A BATTERED BRUIN CALLS IT QUITS
Athletes' bodies are deceptively fragile, only when disaster strikes are we reminded that their careers hang by threads of sinew. Consider the saga of Gord Kluzak. Chosen by the Boston Bruins with the first pick of the 1982 NHL draft, Kluzak was viewed as a franchise player, a no-nonsense defense-man around whom Boston would build a championship team. "We thought he had the potential to be a Hall of Famer," says Bruin general manager Harry Sinden. The son of a Saskatchewan wheat farmer, Kluzak was 6'4" and 215 pounds. His teammates called him Gordzilla, so immune did he seem to physical impairment.
Yet on Nov. 12, Kluzak, who is only 26, announced his retirement because of a damaged left knee on which surgeons had operated an incredible 11 times in the last six years. In the 1986-87 season alone, Kluzak had four operations on the knee. "I've never seen someone labor over an injury as long as he did," says Kevin Dupont of The Boston Globe. "His story should have had a happy ending."
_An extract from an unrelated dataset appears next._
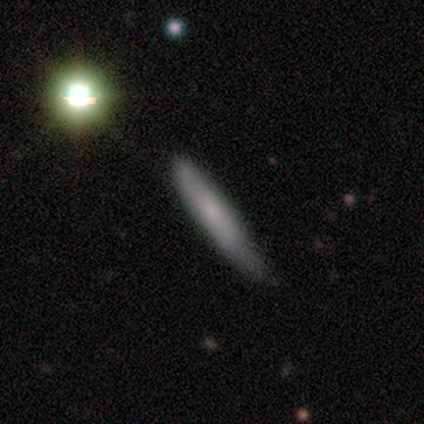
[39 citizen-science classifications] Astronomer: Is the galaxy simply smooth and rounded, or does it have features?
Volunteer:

Kluzak's physical woes began during a 1984 preseason game when the New Jersey Devils' Dave Lewis nailed him with a clean check that damaged ligaments and cartilage in his left knee and ended his '84-85 season before it began. During a torturous struggle to return to the ice, Kluzak reckons he rode enough miles on his stationary bike to go from Boston to Los Angeles and back. "It got to the point where we all would wait around after practice to see if Gordie's knee had swelled up," says Bruin defenseman Don Sweeney. "A day of nonswelling was a victory, a little light at the end of the tunnel." Kluzak played 66 games in the '87-88 season, but played just 13 more thereafter, though he continued valiantly to rehabilitate his knee after each of his operations. Last spring the Professional Hockey Writers' Association awarded Kluzak its prestigious Masterton Trophy, given annually for "perseverance, sportsmanship and dedication to hockey."
This fall Kluzak fought his way back to the ice once again. On Nov. 5, at Madison Square Garden, he was his team's best defenseman in a 3-2 overtime win over the Rangers, but the knee swelled badly after the game. Kluzak took a week to announce his decision, but said in a tearful farewell that he had made up his mind after that game. He said, "We'd just won in overtime, and I'd played a regular shift, but I didn't feel anything. Something inside me was telling me that was going to be it."